*** Block opens ***

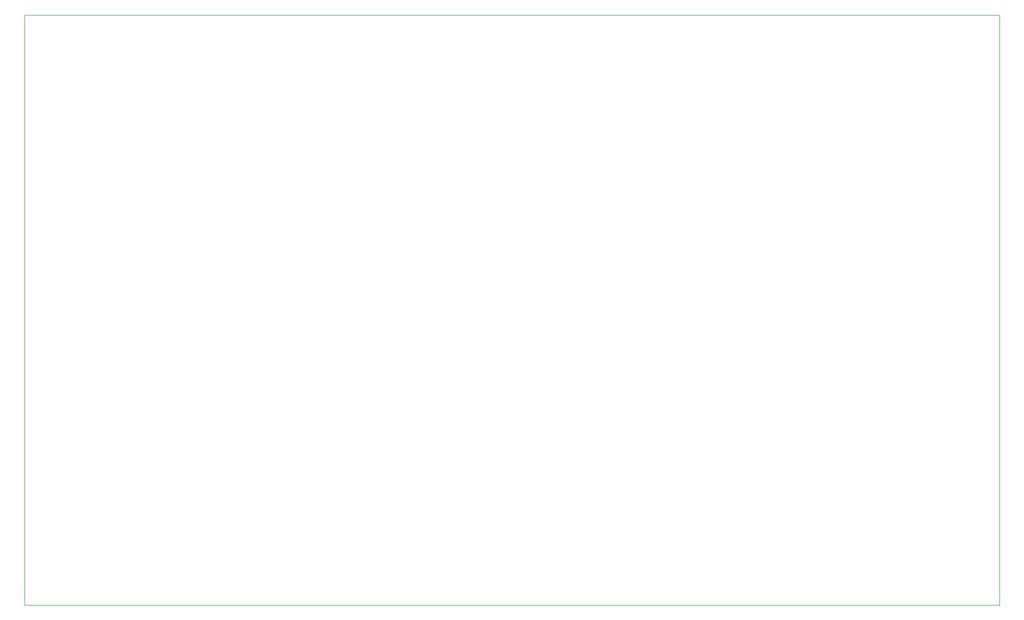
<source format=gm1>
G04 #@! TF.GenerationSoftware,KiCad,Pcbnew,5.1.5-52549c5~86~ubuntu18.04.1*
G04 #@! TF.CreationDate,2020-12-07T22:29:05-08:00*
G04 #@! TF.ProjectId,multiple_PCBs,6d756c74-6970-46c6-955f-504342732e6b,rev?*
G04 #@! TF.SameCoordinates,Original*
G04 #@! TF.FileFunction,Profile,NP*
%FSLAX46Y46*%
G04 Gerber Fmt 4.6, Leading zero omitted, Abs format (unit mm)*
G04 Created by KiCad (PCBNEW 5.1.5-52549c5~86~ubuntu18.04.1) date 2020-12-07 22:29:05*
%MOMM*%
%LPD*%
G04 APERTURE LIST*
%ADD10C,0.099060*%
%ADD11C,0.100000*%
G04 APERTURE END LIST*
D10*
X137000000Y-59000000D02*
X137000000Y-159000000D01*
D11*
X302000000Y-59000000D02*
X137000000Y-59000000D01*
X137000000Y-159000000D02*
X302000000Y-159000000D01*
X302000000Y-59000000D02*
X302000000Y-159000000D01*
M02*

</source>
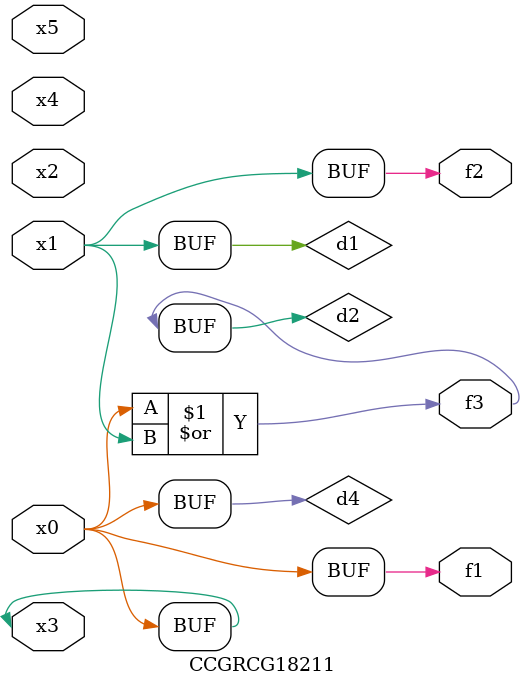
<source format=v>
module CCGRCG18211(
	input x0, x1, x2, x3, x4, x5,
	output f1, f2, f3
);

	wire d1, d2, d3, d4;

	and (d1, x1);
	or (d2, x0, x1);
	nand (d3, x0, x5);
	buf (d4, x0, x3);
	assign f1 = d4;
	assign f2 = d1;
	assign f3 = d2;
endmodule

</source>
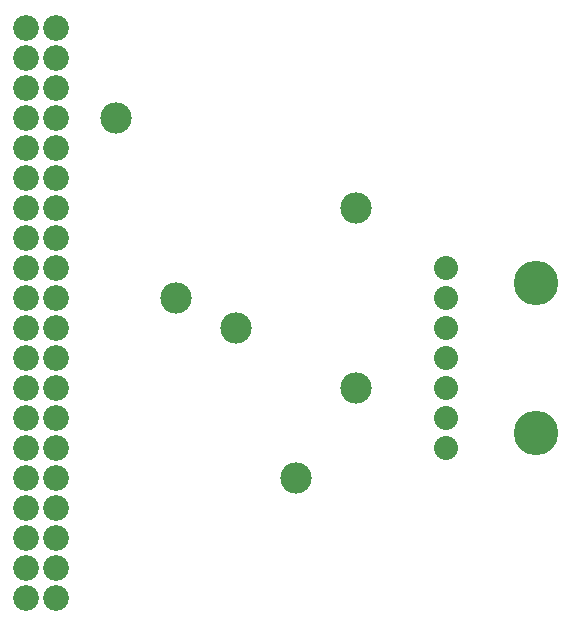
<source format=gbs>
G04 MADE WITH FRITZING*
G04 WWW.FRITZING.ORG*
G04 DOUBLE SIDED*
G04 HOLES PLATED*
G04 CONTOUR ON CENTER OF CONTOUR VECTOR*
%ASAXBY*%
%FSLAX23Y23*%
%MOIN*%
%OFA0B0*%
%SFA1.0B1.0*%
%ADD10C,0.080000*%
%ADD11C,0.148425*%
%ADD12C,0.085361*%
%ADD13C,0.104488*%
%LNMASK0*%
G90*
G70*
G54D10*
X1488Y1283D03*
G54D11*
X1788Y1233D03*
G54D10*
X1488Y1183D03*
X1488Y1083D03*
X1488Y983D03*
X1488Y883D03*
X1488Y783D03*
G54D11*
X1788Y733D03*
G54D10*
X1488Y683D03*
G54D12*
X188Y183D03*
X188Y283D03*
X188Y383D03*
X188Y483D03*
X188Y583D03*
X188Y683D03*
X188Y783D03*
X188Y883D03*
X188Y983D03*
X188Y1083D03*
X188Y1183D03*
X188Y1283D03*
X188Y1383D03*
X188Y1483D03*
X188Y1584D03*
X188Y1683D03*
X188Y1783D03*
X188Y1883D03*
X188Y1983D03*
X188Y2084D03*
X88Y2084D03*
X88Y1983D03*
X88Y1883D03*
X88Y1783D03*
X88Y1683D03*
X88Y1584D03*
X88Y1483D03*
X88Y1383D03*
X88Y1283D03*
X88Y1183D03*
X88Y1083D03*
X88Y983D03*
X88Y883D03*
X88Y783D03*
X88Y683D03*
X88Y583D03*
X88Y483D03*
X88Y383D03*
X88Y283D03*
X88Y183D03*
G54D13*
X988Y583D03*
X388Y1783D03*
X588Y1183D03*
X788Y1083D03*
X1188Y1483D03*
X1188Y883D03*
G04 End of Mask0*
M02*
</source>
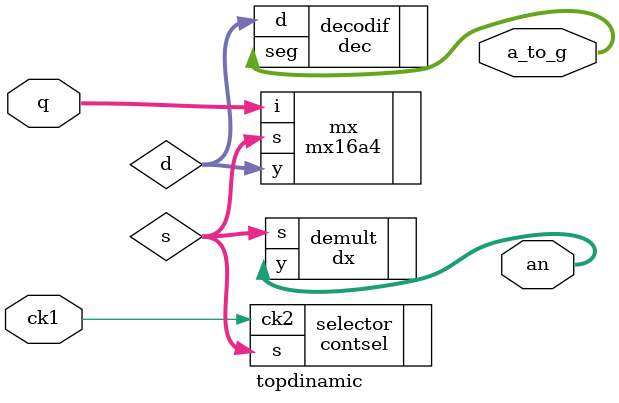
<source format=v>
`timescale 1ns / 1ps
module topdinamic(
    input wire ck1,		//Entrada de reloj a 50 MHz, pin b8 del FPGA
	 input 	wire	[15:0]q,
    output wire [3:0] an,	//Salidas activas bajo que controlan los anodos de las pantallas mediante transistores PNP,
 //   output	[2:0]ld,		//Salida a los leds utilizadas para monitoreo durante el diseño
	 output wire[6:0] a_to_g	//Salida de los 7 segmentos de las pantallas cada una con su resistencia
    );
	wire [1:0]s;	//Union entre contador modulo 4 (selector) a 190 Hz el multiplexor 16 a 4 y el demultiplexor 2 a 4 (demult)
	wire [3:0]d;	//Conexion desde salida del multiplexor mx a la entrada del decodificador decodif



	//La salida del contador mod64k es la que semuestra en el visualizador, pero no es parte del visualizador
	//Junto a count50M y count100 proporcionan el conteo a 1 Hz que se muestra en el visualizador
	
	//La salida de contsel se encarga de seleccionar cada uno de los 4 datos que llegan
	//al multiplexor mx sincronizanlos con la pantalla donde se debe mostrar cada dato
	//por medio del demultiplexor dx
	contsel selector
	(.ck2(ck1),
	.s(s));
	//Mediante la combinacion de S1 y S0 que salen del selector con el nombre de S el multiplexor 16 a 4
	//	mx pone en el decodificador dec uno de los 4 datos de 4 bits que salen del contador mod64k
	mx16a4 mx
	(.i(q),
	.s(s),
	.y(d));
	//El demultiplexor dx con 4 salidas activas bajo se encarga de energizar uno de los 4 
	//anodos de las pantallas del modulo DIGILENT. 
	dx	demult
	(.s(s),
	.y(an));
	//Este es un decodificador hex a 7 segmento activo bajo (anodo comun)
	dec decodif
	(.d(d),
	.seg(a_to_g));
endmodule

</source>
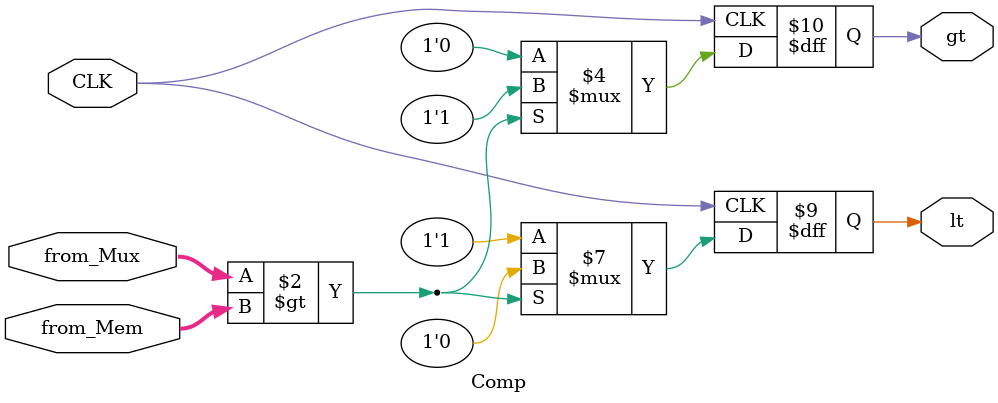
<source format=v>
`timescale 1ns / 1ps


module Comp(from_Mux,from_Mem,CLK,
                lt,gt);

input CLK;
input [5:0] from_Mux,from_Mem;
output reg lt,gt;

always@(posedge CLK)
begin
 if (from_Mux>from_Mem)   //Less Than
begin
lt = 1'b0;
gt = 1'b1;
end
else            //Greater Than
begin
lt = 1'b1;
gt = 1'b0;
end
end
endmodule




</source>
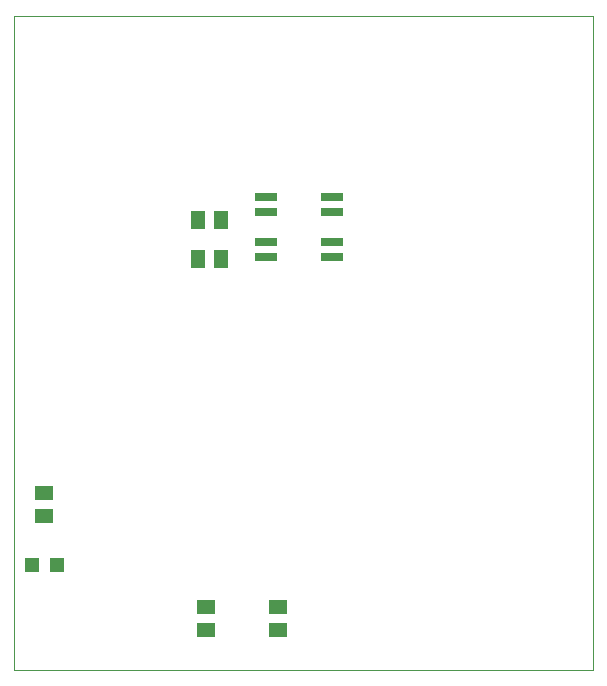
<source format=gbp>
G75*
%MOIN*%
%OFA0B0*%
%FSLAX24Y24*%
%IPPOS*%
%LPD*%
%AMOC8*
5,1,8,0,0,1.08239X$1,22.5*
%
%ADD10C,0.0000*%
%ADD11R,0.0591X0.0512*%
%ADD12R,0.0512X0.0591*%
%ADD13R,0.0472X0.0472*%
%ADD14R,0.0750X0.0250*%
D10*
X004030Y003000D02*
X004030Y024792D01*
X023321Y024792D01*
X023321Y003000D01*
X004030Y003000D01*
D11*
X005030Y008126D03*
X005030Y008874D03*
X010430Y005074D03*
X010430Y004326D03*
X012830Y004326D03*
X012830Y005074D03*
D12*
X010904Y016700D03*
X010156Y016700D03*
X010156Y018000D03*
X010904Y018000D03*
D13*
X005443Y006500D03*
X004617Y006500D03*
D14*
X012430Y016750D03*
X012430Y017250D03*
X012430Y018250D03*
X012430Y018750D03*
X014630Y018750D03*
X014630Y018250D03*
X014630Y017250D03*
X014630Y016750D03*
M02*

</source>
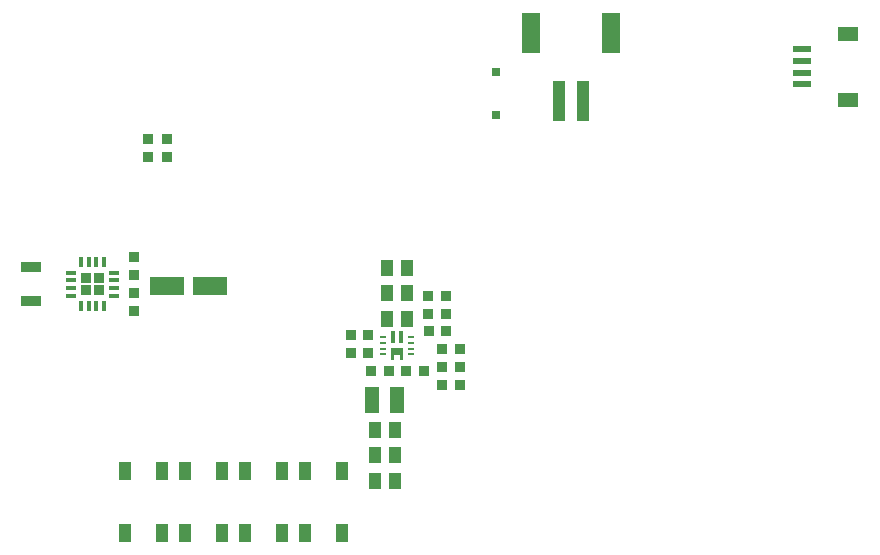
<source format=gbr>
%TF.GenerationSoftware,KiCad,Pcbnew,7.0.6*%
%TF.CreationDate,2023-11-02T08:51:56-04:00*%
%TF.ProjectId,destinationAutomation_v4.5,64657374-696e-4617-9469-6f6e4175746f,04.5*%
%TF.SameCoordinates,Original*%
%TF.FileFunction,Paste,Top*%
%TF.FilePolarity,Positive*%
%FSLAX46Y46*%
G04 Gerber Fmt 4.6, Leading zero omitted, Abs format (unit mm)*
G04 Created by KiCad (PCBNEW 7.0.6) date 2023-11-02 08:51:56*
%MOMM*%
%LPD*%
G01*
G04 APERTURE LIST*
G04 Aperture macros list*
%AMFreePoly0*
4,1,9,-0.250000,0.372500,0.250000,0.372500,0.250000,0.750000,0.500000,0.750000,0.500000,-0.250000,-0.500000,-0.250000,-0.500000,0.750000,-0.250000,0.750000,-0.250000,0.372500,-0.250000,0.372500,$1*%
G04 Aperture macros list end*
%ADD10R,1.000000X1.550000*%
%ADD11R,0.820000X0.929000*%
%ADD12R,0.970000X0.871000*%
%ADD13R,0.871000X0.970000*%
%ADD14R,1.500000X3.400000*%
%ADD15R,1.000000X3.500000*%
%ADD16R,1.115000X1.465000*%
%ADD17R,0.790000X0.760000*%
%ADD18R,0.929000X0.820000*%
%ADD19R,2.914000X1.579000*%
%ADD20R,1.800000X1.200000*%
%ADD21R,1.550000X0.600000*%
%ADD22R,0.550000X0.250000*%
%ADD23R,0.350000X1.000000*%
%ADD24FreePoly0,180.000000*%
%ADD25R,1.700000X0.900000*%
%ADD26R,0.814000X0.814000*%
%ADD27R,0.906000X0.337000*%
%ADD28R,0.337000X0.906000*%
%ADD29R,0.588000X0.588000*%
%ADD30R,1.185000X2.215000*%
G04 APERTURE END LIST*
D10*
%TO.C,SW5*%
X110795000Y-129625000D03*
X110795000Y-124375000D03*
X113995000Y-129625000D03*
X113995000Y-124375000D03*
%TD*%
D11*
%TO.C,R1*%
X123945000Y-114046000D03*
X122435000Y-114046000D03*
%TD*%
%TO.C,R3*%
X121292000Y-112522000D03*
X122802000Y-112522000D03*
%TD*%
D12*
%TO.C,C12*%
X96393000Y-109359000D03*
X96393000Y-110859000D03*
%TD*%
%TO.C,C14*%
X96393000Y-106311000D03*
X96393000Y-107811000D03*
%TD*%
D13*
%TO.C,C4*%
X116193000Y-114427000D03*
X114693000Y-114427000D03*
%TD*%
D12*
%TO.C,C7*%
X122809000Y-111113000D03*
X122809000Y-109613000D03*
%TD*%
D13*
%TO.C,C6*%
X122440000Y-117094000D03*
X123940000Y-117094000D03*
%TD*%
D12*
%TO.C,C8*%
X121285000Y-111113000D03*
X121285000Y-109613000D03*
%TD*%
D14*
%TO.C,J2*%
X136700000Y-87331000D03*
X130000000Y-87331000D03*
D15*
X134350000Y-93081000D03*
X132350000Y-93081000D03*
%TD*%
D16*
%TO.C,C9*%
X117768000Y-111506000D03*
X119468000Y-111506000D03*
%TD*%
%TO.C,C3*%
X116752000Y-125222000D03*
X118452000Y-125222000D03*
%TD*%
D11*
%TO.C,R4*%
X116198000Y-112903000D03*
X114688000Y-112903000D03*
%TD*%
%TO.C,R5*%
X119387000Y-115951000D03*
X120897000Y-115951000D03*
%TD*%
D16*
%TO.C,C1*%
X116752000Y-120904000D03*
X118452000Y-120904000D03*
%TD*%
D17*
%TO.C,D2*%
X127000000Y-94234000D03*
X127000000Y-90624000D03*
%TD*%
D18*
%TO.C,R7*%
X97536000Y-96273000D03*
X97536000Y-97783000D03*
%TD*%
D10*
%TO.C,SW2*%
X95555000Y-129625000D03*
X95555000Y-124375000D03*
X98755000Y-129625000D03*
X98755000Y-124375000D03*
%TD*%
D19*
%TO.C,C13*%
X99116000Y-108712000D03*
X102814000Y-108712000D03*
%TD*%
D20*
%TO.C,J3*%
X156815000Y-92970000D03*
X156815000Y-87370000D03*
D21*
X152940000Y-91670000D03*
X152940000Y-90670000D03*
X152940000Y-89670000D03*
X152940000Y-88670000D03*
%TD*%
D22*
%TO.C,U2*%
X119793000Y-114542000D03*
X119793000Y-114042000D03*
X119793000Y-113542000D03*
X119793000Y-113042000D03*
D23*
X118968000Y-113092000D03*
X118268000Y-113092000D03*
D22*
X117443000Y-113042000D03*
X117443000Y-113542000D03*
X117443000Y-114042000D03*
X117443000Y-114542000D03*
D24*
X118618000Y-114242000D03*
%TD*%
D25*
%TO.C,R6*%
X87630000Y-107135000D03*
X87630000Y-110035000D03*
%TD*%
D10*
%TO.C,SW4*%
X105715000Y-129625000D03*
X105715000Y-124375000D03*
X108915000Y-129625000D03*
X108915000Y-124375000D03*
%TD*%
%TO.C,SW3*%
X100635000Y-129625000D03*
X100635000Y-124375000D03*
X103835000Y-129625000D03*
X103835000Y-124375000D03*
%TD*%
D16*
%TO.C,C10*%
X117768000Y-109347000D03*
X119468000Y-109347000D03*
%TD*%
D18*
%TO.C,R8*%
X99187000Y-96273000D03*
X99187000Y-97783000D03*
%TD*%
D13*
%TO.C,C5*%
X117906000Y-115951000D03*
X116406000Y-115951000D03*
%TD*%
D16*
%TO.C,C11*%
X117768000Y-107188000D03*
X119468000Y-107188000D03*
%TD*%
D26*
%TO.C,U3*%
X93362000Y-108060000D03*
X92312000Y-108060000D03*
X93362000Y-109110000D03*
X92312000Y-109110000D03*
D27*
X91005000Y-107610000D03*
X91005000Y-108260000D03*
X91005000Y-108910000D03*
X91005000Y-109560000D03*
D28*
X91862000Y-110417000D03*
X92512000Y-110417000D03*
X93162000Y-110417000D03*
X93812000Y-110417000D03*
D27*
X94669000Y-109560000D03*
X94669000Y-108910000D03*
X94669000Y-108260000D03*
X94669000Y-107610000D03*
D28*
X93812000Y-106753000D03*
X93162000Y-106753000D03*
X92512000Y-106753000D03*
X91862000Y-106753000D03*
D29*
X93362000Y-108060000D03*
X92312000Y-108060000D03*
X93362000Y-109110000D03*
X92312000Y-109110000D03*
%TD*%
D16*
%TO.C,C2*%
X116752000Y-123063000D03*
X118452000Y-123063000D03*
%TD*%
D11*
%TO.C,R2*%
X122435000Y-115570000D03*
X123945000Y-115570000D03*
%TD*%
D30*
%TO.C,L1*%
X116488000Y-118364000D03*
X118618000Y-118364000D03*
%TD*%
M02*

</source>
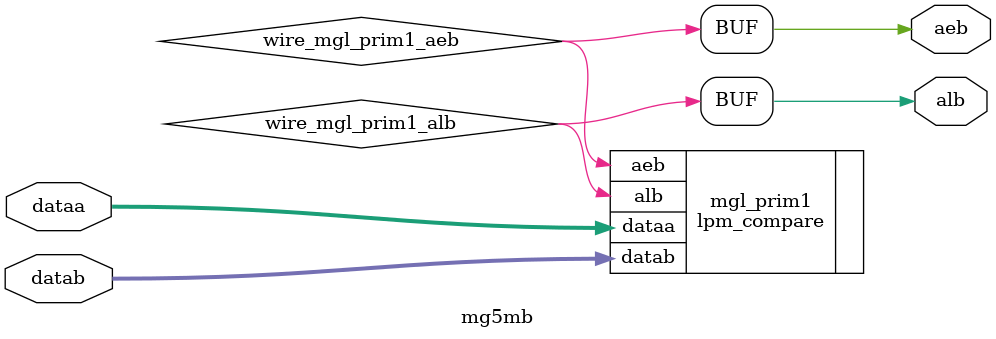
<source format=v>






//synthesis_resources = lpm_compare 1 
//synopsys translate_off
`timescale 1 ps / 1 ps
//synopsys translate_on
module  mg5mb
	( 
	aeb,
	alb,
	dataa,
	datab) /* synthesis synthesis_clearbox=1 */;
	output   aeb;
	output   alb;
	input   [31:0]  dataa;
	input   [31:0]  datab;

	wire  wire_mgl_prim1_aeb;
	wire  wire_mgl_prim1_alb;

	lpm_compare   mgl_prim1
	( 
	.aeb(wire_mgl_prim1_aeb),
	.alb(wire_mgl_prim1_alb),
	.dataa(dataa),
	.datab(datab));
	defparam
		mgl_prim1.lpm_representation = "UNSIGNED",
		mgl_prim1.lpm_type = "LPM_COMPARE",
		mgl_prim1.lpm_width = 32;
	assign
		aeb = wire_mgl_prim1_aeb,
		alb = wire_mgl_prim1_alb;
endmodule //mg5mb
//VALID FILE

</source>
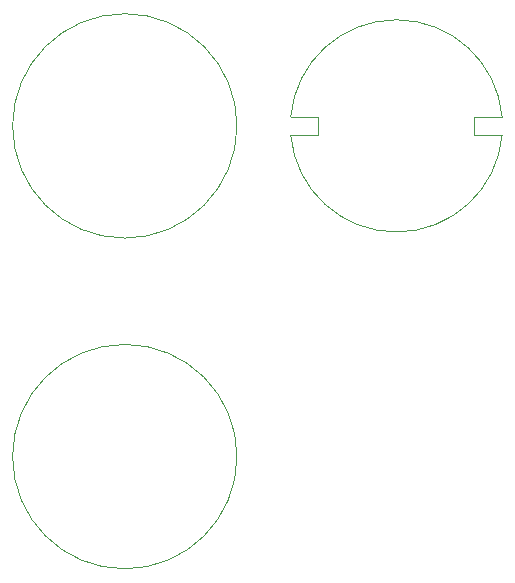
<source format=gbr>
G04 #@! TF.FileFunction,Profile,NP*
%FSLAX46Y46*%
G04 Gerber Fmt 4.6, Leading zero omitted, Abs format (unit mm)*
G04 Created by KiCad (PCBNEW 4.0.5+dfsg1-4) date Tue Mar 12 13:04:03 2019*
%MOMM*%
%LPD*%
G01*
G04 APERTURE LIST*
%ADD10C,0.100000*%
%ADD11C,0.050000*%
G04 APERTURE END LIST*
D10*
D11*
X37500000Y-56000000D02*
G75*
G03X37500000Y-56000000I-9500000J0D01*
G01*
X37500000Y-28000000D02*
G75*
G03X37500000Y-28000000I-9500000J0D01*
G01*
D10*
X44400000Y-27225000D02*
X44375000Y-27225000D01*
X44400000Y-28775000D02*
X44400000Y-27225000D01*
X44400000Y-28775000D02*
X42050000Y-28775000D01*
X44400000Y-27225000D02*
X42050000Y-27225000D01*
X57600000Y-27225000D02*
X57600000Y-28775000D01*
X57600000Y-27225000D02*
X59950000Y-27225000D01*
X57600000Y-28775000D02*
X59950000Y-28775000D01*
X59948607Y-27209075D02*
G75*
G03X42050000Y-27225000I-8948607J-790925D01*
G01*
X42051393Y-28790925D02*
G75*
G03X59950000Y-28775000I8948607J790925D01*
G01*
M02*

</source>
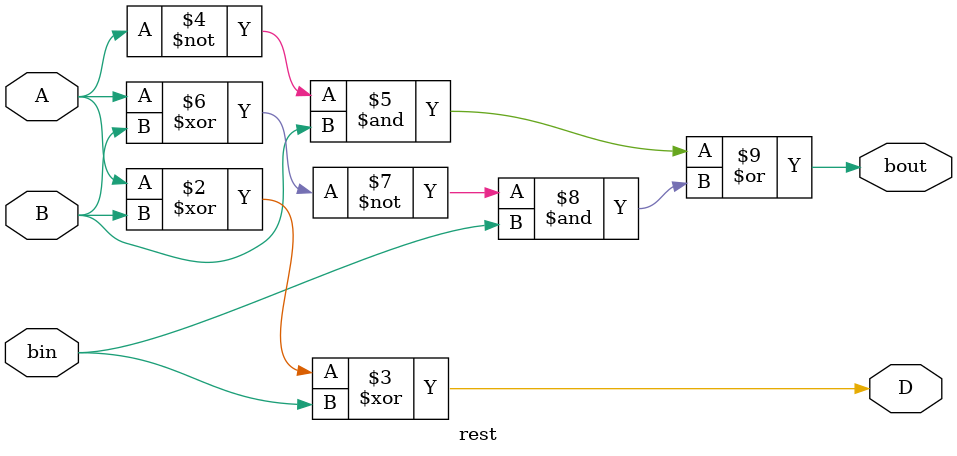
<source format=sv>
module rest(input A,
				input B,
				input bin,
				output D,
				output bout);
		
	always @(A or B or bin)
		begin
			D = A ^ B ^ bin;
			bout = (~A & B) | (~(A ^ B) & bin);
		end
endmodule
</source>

*** Block closes ***

Reproduce the lines of the entries above from the one with "X188Y383D03*" to the one with "X88Y483D03*", both included, exactly and without any other line.

X188Y383D03*
X188Y483D03*
X188Y583D03*
X188Y683D03*
X188Y783D03*
X188Y883D03*
X188Y983D03*
X188Y1083D03*
X188Y1183D03*
X188Y1283D03*
X188Y1383D03*
X188Y1483D03*
X188Y1584D03*
X188Y1683D03*
X188Y1783D03*
X188Y1883D03*
X188Y1983D03*
X188Y2084D03*
X88Y2084D03*
X88Y1983D03*
X88Y1883D03*
X88Y1783D03*
X88Y1683D03*
X88Y1584D03*
X88Y1483D03*
X88Y1383D03*
X88Y1283D03*
X88Y1183D03*
X88Y1083D03*
X88Y983D03*
X88Y883D03*
X88Y783D03*
X88Y683D03*
X88Y583D03*
X88Y483D03*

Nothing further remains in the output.